YOUR ASSIGNMENT: From the first line to the last, print the records exactly, leaving out the pictures.

EXTRACTED DATA:
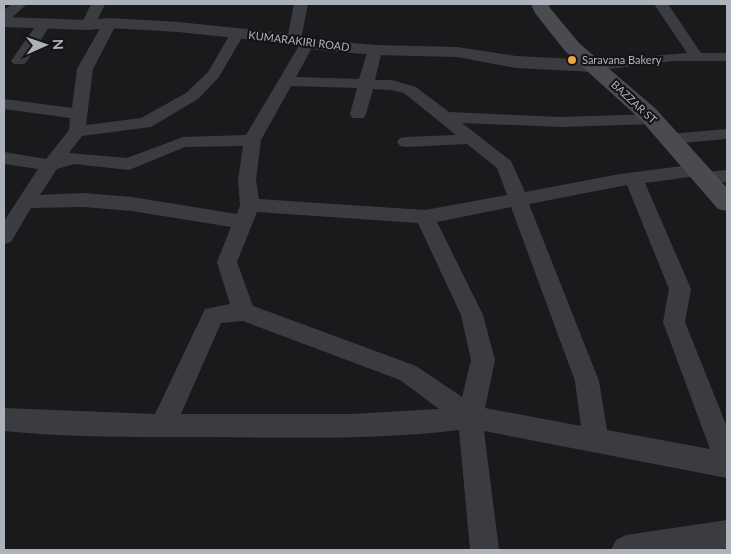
<svg xmlns="http://www.w3.org/2000/svg" width="731" height="554" viewBox="0 0 731 554" font-family="Lato,sans-serif">
  <style>
    .lines { fill: none; stroke-linecap: round; stroke-linejoin: round }
    .minor { fill: #3b3c41; fill-rule: evenodd }
    .tertiary { fill: #3b3c41; fill-rule: evenodd }
    .secondary { fill: #494b51; fill-rule: evenodd }
    .poi-dot { fill: #eaa844; stroke: #151517; stroke-width: 2 }
    .labels { text-anchor: middle; stroke-width: 4.5; stroke-linejoin: round; paint-order: stroke }
    .far-street-label { font-size: 11px; fill: #adb2bb; stroke: #151517 }
    .far-poi-label { font-size: 11px; fill: #adb2bb; stroke: #151517; text-anchor: start }
  </style>
  <rect width="100%" height="100%" fill="#1a1a1c"/>
  <g class="lines">
    <path class="minor" d="M12,4H27L9,20L4,21V10Z
      M91,4H105L95,25L88,29L81,25Z
      M294,4H308L301,39L299,42H289L287,39Z
      M654,4H668L701,53H727V61H673L594,71L589,69L586,66L589,63L594,61L687,53Z
      M110,19L117,23L93,69L86,125L141,118L186,93L208,72L232,31H242L244,34L219,77L198,99L151,127L82,136L69,153L127,158L183,137L246,135L300,44L302,41H312L314,44L296,77L359,79L368,50L370,47H380L382,50L375,80H392L416,87L449,112L561,117L653,114L659,115L661,119L659,123L653,124L561,127L462,123L511,161L525,192L620,174L698,164L704,166L707,170L706,172L727,170V182L705,184L698,182L696,178L697,176L645,183L691,289L685,322L727,427V478L484,431L499,550H470L459,430C376,440 292,438 208,437C140,437 72,438 4,431V408L155,414L205,309L230,304L217,262L231,227L132,211L83,207L31,208L11,242L4,244V221L38,169L4,164V152L46,159L69,130L70,118L4,109V99L72,108L77,69L103,23ZM291,86L357,88L350,114L352,118H364L366,114L373,89L391,90L404,93L456,135L406,137L400,138L397,142L400,146L406,147L467,144L497,168L507,195L425,210L259,199L256,180L261,140ZM243,146L238,180L240,205L237,214L132,197L83,193L40,195L57,169L74,164L129,170L185,147ZM627,185L669,289L663,322L710,449L607,430L599,381L529,204ZM511,207L575,381L581,426L485,408L495,360L483,315L437,222ZM257,212L418,223L461,315L471,360L462,397L416,366L253,306L237,262ZM243,321L400,380L439,409L351,414H181L221,323Z
      M44,20L51,24L27,61L24,64H14L11,61L39,21Z
      M727,129V139L670,144L664,143L661,139L664,135L670,134Z
      M727,520V548L715,550H611L616,540L626,535Z"/>
    <path class="tertiary" d="M4,17L88,20L110,18L178,22L294,34L310,39L375,45L457,47L516,56L594,60L601,62L603,66L601,70L594,72L516,68L457,57L375,55L307,49L291,44L178,32L110,28L88,30L4,27Z"/>
    <path class="secondary" d="M531,4H549L550,8L579,43L656,109L727,188V211L718,209L640,119L565,51L535,13Z"/>
  </g>
  <circle class="poi-dot" cx="572" cy="60" r="5"/>
  <g class="labels">
    <g class="far-street-label">
      <text transform="translate(299 41) rotate(7)" y="4">KUMARAKIRI ROAD</text>
      <text transform="translate(634 102) rotate(43)" y="4">BAZZAR ST</text>
    </g>
    <g class="far-poi-label">
      <text x="582" y="64">Saravana Bakery</text>
    </g>
  </g>
  <rect width="731" height="554" fill="none" stroke="#adb2bb" stroke-width="10"/>
  <g transform="translate(45 45) rotate(88)" stroke="#151517" stroke-width="4" paint-order="stroke">
  <path d="M0-4L9 19L0 12L-9 19Z" fill="#adb2bb"/>
  <text y="-8" font-size="14" font-weight="bold" text-anchor="middle" fill="#adb2bb">N</text>
  </g>
</svg>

TASK RESULT:
<svg xmlns="http://www.w3.org/2000/svg" width="731" height="554" viewBox="0 0 731 554" font-family="Lato,sans-serif">
  <style>
    .lines { fill: none; stroke-linecap: round; stroke-linejoin: round }
    .minor { fill: #3b3c41; fill-rule: evenodd }
    .tertiary { fill: #3b3c41; fill-rule: evenodd }
    .secondary { fill: #494b51; fill-rule: evenodd }
    .poi-dot { fill: #eaa844; stroke: #151517; stroke-width: 2 }
    .labels { text-anchor: middle; stroke-width: 4.5; stroke-linejoin: round; paint-order: stroke }
    .far-street-label { font-size: 11px; fill: #adb2bb; stroke: #151517 }
    .far-poi-label { font-size: 11px; fill: #adb2bb; stroke: #151517; text-anchor: start }
  </style>
  <rect width="100%" height="100%" fill="#1a1a1c"/>
  <g class="lines">
    <path class="minor" d="M12,4H27L9,20L4,21V10Z
      M91,4H105L95,25L88,29L81,25Z
      M294,4H308L301,39L299,42H289L287,39Z
      M654,4H668L701,53H727V61H673L594,71L589,69L586,66L589,63L594,61L687,53Z
      M110,19L117,23L93,69L86,125L141,118L186,93L208,72L232,31H242L244,34L219,77L198,99L151,127L82,136L69,153L127,158L183,137L246,135L300,44L302,41H312L314,44L296,77L359,79L368,50L370,47H380L382,50L375,80H392L416,87L449,112L561,117L653,114L659,115L661,119L659,123L653,124L561,127L462,123L511,161L525,192L620,174L698,164L704,166L707,170L706,172L727,170V182L705,184L698,182L696,178L697,176L645,183L691,289L685,322L727,427V478L484,431L499,550H470L459,430C376,440 292,438 208,437C140,437 72,438 4,431V408L155,414L205,309L230,304L217,262L231,227L132,211L83,207L31,208L11,242L4,244V221L38,169L4,164V152L46,159L69,130L70,118L4,109V99L72,108L77,69L103,23ZM291,86L357,88L350,114L352,118H364L366,114L373,89L391,90L404,93L456,135L406,137L400,138L397,142L400,146L406,147L467,144L497,168L507,195L425,210L259,199L256,180L261,140ZM243,146L238,180L240,205L237,214L132,197L83,193L40,195L57,169L74,164L129,170L185,147ZM627,185L669,289L663,322L710,449L607,430L599,381L529,204ZM511,207L575,381L581,426L485,408L495,360L483,315L437,222ZM257,212L418,223L461,315L471,360L462,397L416,366L253,306L237,262ZM243,321L400,380L439,409L351,414H181L221,323Z
      M44,20L51,24L27,61L24,64H14L11,61L39,21Z
      M727,129V139L670,144L664,143L661,139L664,135L670,134Z
      M727,520V548L715,550H611L616,540L626,535Z"/>
    <path class="tertiary" d="M4,17L88,20L110,18L178,22L294,34L310,39L375,45L457,47L516,56L594,60L601,62L603,66L601,70L594,72L516,68L457,57L375,55L307,49L291,44L178,32L110,28L88,30L4,27Z"/>
    <path class="secondary" d="M531,4H549L550,8L579,43L656,109L727,188V211L718,209L640,119L565,51L535,13Z"/>
  </g>
  <circle class="poi-dot" cx="572" cy="60" r="5"/>
  <g class="labels">
    <g class="far-street-label">
      <text transform="translate(299 41) rotate(7)" y="4">KUMARAKIRI ROAD</text>
      <text transform="translate(634 102) rotate(43)" y="4">BAZZAR ST</text>
    </g>
    <g class="far-poi-label">
      <text x="582" y="64">Saravana Bakery</text>
    </g>
  </g>
  <rect width="731" height="554" fill="none" stroke="#adb2bb" stroke-width="10"/>
  <g transform="translate(45 45) rotate(88)" stroke="#151517" stroke-width="4" paint-order="stroke">
  <path d="M0-4L9 19L0 12L-9 19Z" fill="#adb2bb"/>
  <text y="-8" font-size="14" font-weight="bold" text-anchor="middle" fill="#adb2bb">N</text>
  </g>
</svg>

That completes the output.